## YOUR OBJECTIVE
Somewhere below, one line contains "Step: Cut the" and a later line contains "click(533, 354)". Output those two lines and everything between them exactly, and nothing else.

═════ SUPPLIED ENTRIES ═════

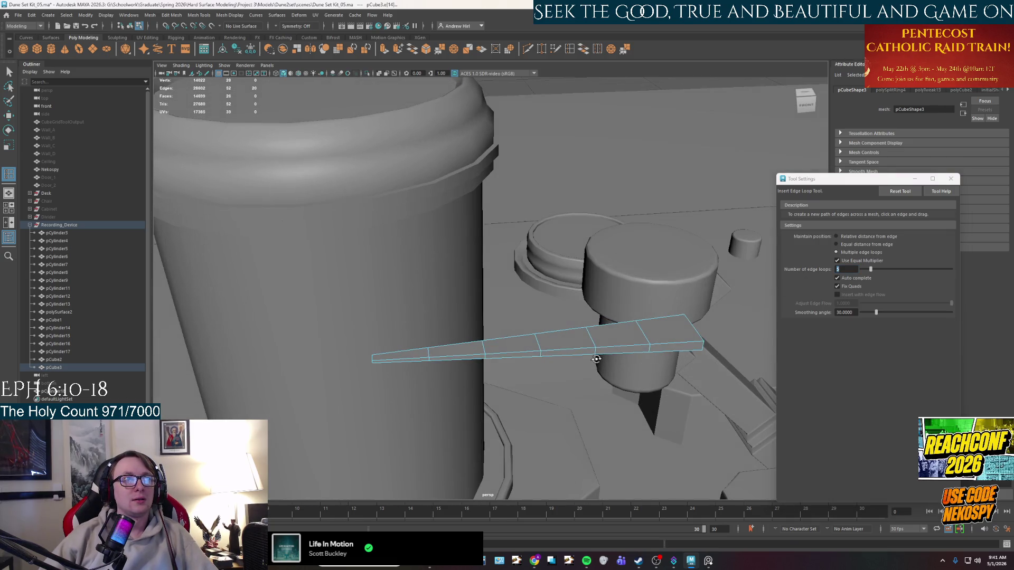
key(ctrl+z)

═════
═════ SUPPLIED ENTRIES ═════

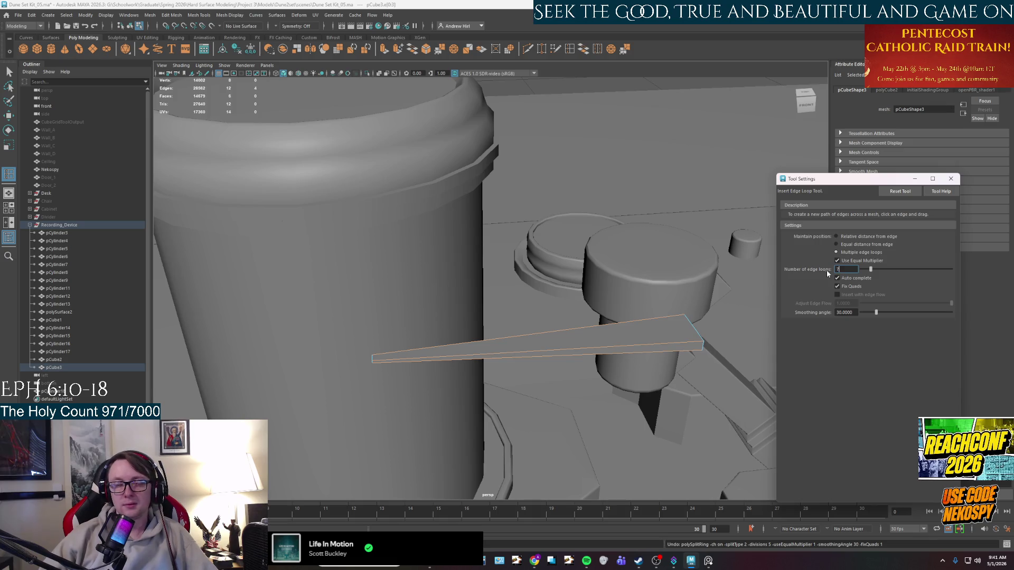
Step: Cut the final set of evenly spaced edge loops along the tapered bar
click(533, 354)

═════

## TASK RESULT
Step: Cut the final set of evenly spaced edge loops along the tapered bar
click(533, 354)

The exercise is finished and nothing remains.